(Saved data entries)
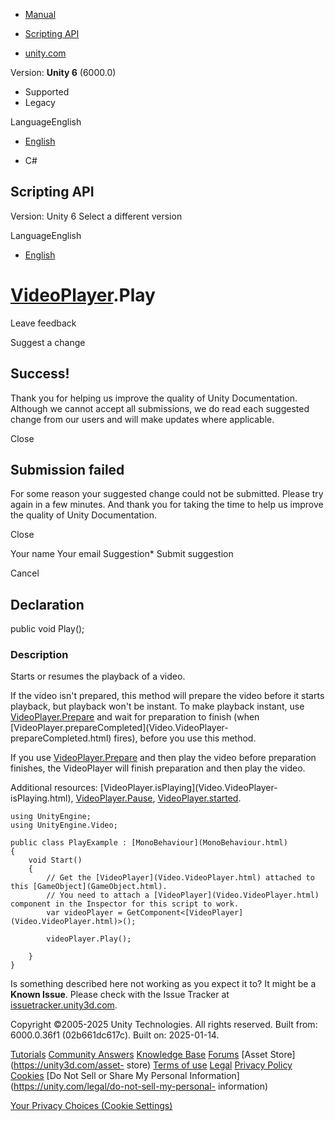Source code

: [ ]()

  * [Manual](../Manual/index.html)
  * [Scripting API](../ScriptReference/index.html)

  * [unity.com](https://unity.com/)

Version: **Unity 6** (6000.0)

  * Supported
  * Legacy

LanguageEnglish

  * [English]()

  * C#

[ ](https://docs.unity3d.com)

## Scripting API

Version: Unity 6 Select a different version

LanguageEnglish

  * [English]()

#  [VideoPlayer](Video.VideoPlayer.html).Play

Leave feedback

Suggest a change

## Success!

Thank you for helping us improve the quality of Unity Documentation. Although
we cannot accept all submissions, we do read each suggested change from our
users and will make updates where applicable.

Close

## Submission failed

For some reason your suggested change could not be submitted. Please <a>try
again</a> in a few minutes. And thank you for taking the time to help us
improve the quality of Unity Documentation.

Close

Your name Your email Suggestion* Submit suggestion

Cancel

[ ]()

## Declaration

public void Play();

### Description

Starts or resumes the playback of a video.

If the video isn't prepared, this method will prepare the video before it
starts playback, but playback won't be instant. To make playback instant, use
[VideoPlayer.Prepare](Video.VideoPlayer.Prepare.html) and wait for preparation
to finish (when [VideoPlayer.prepareCompleted](Video.VideoPlayer-
prepareCompleted.html) fires), before you use this method.  
  
If you use [VideoPlayer.Prepare](Video.VideoPlayer.Prepare.html) and then play
the video before preparation finishes, the VideoPlayer will finish preparation
and then play the video.  
  
Additional resources: [VideoPlayer.isPlaying](Video.VideoPlayer-
isPlaying.html), [VideoPlayer.Pause](Video.VideoPlayer.Pause.html),
[VideoPlayer.started](Video.VideoPlayer-started.html).

    
    
    using UnityEngine;
    using UnityEngine.Video;  
      
    public class PlayExample : [MonoBehaviour](MonoBehaviour.html)
    {
        void Start()
        {
            // Get the [VideoPlayer](Video.VideoPlayer.html) attached to this [GameObject](GameObject.html).
            // You need to attach a [VideoPlayer](Video.VideoPlayer.html) component in the Inspector for this script to work. 
            var videoPlayer = GetComponent<[VideoPlayer](Video.VideoPlayer.html)>();  
      
            videoPlayer.Play();  
      
        }
    }
    

Is something described here not working as you expect it to? It might be a
**Known Issue**. Please check with the Issue Tracker at
[issuetracker.unity3d.com](https://issuetracker.unity3d.com).

Copyright ©2005-2025 Unity Technologies. All rights reserved. Built from:
6000.0.36f1 (02b661dc617c). Built on: 2025-01-14.

[Tutorials](https://unity3d.com/learn) [Community
Answers](https://answers.unity3d.com) [Knowledge
Base](https://support.unity3d.com/hc/en-us)
[Forums](https://forum.unity3d.com) [Asset Store](https://unity3d.com/asset-
store) [Terms of use](https://docs.unity3d.com/Manual/TermsOfUse.html)
[Legal](https://unity.com/legal) [Privacy
Policy](https://unity.com/legal/privacy-policy)
[Cookies](https://unity.com/legal/cookie-policy) [Do Not Sell or Share My
Personal Information](https://unity.com/legal/do-not-sell-my-personal-
information)

[Your Privacy Choices (Cookie Settings)](javascript:void\(0\);)

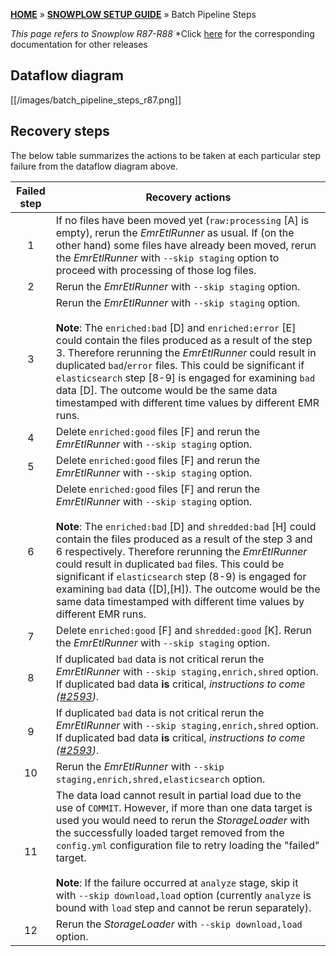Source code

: [**HOME**](Home) » [**SNOWPLOW SETUP GUIDE**](Setting-up-Snowplow) » Batch Pipeline Steps

*This page refers to Snowplow R87-R88*
*Click [here](Batch-pipeline-steps) for the corresponding documentation for other releases

## Dataflow diagram

[[/images/batch_pipeline_steps_r87.png]]

## Recovery steps

The below table summarizes the actions to be taken at each particular step failure from the dataflow diagram above.

Failed step | Recovery actions
:---:|---
 1 | If no files have been moved yet (`raw:processing` [A] is empty), rerun the *EmrEtlRunner* as usual. If (on the other hand) some files have already been moved, rerun the *EmrEtlRunner* with `--skip staging` option to proceed with processing of those log files.
 2 | Rerun the *EmrEtlRunner* with `--skip staging` option.|
 3 | Rerun the *EmrEtlRunner* with `--skip staging` option.<br><br>**Note**: The `enriched:bad` [D] and `enriched:error` [E] could contain the files produced as a result of the step 3. Therefore rerunning the *EmrEtlRunner* could result in duplicated `bad`/`error` files. This could be significant if `elasticsearch` step [8-9] is engaged for examining `bad` data [D]. The outcome would be the same data timestamped with different time values by different EMR runs.
 4 | Delete `enriched:good` files [F] and rerun the *EmrEtlRunner* with `--skip staging` option.
 5 | Delete `enriched:good` files [F] and rerun the *EmrEtlRunner* with `--skip staging` option.
 6 | Delete `enriched:good` files [F] and rerun the *EmrEtlRunner* with `--skip staging` option.<br><br>**Note**: The `enriched:bad` [D] and `shredded:bad` [H] could contain the files produced as a result of the step 3 and 6 respectively. Therefore rerunning the *EmrEtlRunner* could result in duplicated `bad` files. This could be significant if `elasticsearch` step (8-9) is engaged for examining `bad` data ([D],[H]). The outcome would be the same data timestamped with different time values by different EMR runs.
 7 | Delete `enriched:good` [F] and `shredded:good` [K]. Rerun the *EmrEtlRunner* with `--skip staging` option.
 8 | If duplicated `bad` data is not critical rerun the *EmrEtlRunner* with `--skip staging,enrich,shred` option. If duplicated bad data **is** critical, *instructions to come ([#2593](https://github.com/snowplow/snowplow/issues/2593))*.
 9 | If duplicated `bad` data is not critical rerun the *EmrEtlRunner* with `--skip staging,enrich,shred` option. If duplicated bad data **is** critical, *instructions to come ([#2593](https://github.com/snowplow/snowplow/issues/2593))*.
 10 | Rerun the *EmrEtlRunner* with `--skip staging,enrich,shred,elasticsearch` option.
 11 | The data load cannot result in partial load due to the use of `COMMIT`. However, if more than one data target is used you would need to rerun the *StorageLoader* with the successfully loaded target removed from the `config.yml` configuration file to retry loading the "failed" target.<br><br>**Note**: If the failure occurred at `analyze` stage, skip it with `--skip download,load` option (currently `analyze` is bound with `load` step and cannot be rerun separately).
 12 | Rerun the *StorageLoader* with `--skip download,load` option.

■ **Your assignment**: Without the pictures, reproduce every entry exactly as written.

■ **Solved exercise**:
Source code

: [ ]()

  * [Manual](../Manual/index.html)
  * [Scripting API](../ScriptReference/index.html)

  * [unity.com](https://unity.com/)

Version: **Unity 6** (6000.0)

  * Supported
  * Legacy

LanguageEnglish

  * [English]()

  * C#

[ ](https://docs.unity3d.com)

## Scripting API

Version: Unity 6 Select a different version

LanguageEnglish

  * [English]()

#  [VideoPlayer](Video.VideoPlayer.html).Play

Leave feedback

Suggest a change

## Success!

Thank you for helping us improve the quality of Unity Documentation. Although
we cannot accept all submissions, we do read each suggested change from our
users and will make updates where applicable.

Close

## Submission failed

For some reason your suggested change could not be submitted. Please <a>try
again</a> in a few minutes. And thank you for taking the time to help us
improve the quality of Unity Documentation.

Close

Your name Your email Suggestion* Submit suggestion

Cancel

[ ]()

## Declaration

public void Play();

### Description

Starts or resumes the playback of a video.

If the video isn't prepared, this method will prepare the video before it
starts playback, but playback won't be instant. To make playback instant, use
[VideoPlayer.Prepare](Video.VideoPlayer.Prepare.html) and wait for preparation
to finish (when [VideoPlayer.prepareCompleted](Video.VideoPlayer-
prepareCompleted.html) fires), before you use this method.  
  
If you use [VideoPlayer.Prepare](Video.VideoPlayer.Prepare.html) and then play
the video before preparation finishes, the VideoPlayer will finish preparation
and then play the video.  
  
Additional resources: [VideoPlayer.isPlaying](Video.VideoPlayer-
isPlaying.html), [VideoPlayer.Pause](Video.VideoPlayer.Pause.html),
[VideoPlayer.started](Video.VideoPlayer-started.html).

    
    
    using UnityEngine;
    using UnityEngine.Video;  
      
    public class PlayExample : [MonoBehaviour](MonoBehaviour.html)
    {
        void Start()
        {
            // Get the [VideoPlayer](Video.VideoPlayer.html) attached to this [GameObject](GameObject.html).
            // You need to attach a [VideoPlayer](Video.VideoPlayer.html) component in the Inspector for this script to work. 
            var videoPlayer = GetComponent<[VideoPlayer](Video.VideoPlayer.html)>();  
      
            videoPlayer.Play();  
      
        }
    }
    

Is something described here not working as you expect it to? It might be a
**Known Issue**. Please check with the Issue Tracker at
[issuetracker.unity3d.com](https://issuetracker.unity3d.com).

Copyright ©2005-2025 Unity Technologies. All rights reserved. Built from:
6000.0.36f1 (02b661dc617c). Built on: 2025-01-14.

[Tutorials](https://unity3d.com/learn) [Community
Answers](https://answers.unity3d.com) [Knowledge
Base](https://support.unity3d.com/hc/en-us)
[Forums](https://forum.unity3d.com) [Asset Store](https://unity3d.com/asset-
store) [Terms of use](https://docs.unity3d.com/Manual/TermsOfUse.html)
[Legal](https://unity.com/legal) [Privacy
Policy](https://unity.com/legal/privacy-policy)
[Cookies](https://unity.com/legal/cookie-policy) [Do Not Sell or Share My
Personal Information](https://unity.com/legal/do-not-sell-my-personal-
information)

[Your Privacy Choices (Cookie Settings)](javascript:void\(0\);)

Source code

: [**HOME**](Home) » [**SNOWPLOW SETUP GUIDE**](Setting-up-Snowplow) » Batch Pipeline Steps

*This page refers to Snowplow R87-R88*
*Click [here](Batch-pipeline-steps) for the corresponding documentation for other releases

## Dataflow diagram

[[/images/batch_pipeline_steps_r87.png]]

## Recovery steps

The below table summarizes the actions to be taken at each particular step failure from the dataflow diagram above.

Failed step | Recovery actions
:---:|---
 1 | If no files have been moved yet (`raw:processing` [A] is empty), rerun the *EmrEtlRunner* as usual. If (on the other hand) some files have already been moved, rerun the *EmrEtlRunner* with `--skip staging` option to proceed with processing of those log files.
 2 | Rerun the *EmrEtlRunner* with `--skip staging` option.|
 3 | Rerun the *EmrEtlRunner* with `--skip staging` option.<br><br>**Note**: The `enriched:bad` [D] and `enriched:error` [E] could contain the files produced as a result of the step 3. Therefore rerunning the *EmrEtlRunner* could result in duplicated `bad`/`error` files. This could be significant if `elasticsearch` step [8-9] is engaged for examining `bad` data [D]. The outcome would be the same data timestamped with different time values by different EMR runs.
 4 | Delete `enriched:good` files [F] and rerun the *EmrEtlRunner* with `--skip staging` option.
 5 | Delete `enriched:good` files [F] and rerun the *EmrEtlRunner* with `--skip staging` option.
 6 | Delete `enriched:good` files [F] and rerun the *EmrEtlRunner* with `--skip staging` option.<br><br>**Note**: The `enriched:bad` [D] and `shredded:bad` [H] could contain the files produced as a result of the step 3 and 6 respectively. Therefore rerunning the *EmrEtlRunner* could result in duplicated `bad` files. This could be significant if `elasticsearch` step (8-9) is engaged for examining `bad` data ([D],[H]). The outcome would be the same data timestamped with different time values by different EMR runs.
 7 | Delete `enriched:good` [F] and `shredded:good` [K]. Rerun the *EmrEtlRunner* with `--skip staging` option.
 8 | If duplicated `bad` data is not critical rerun the *EmrEtlRunner* with `--skip staging,enrich,shred` option. If duplicated bad data **is** critical, *instructions to come ([#2593](https://github.com/snowplow/snowplow/issues/2593))*.
 9 | If duplicated `bad` data is not critical rerun the *EmrEtlRunner* with `--skip staging,enrich,shred` option. If duplicated bad data **is** critical, *instructions to come ([#2593](https://github.com/snowplow/snowplow/issues/2593))*.
 10 | Rerun the *EmrEtlRunner* with `--skip staging,enrich,shred,elasticsearch` option.
 11 | The data load cannot result in partial load due to the use of `COMMIT`. However, if more than one data target is used you would need to rerun the *StorageLoader* with the successfully loaded target removed from the `config.yml` configuration file to retry loading the "failed" target.<br><br>**Note**: If the failure occurred at `analyze` stage, skip it with `--skip download,load` option (currently `analyze` is bound with `load` step and cannot be rerun separately).
 12 | Rerun the *StorageLoader* with `--skip download,load` option.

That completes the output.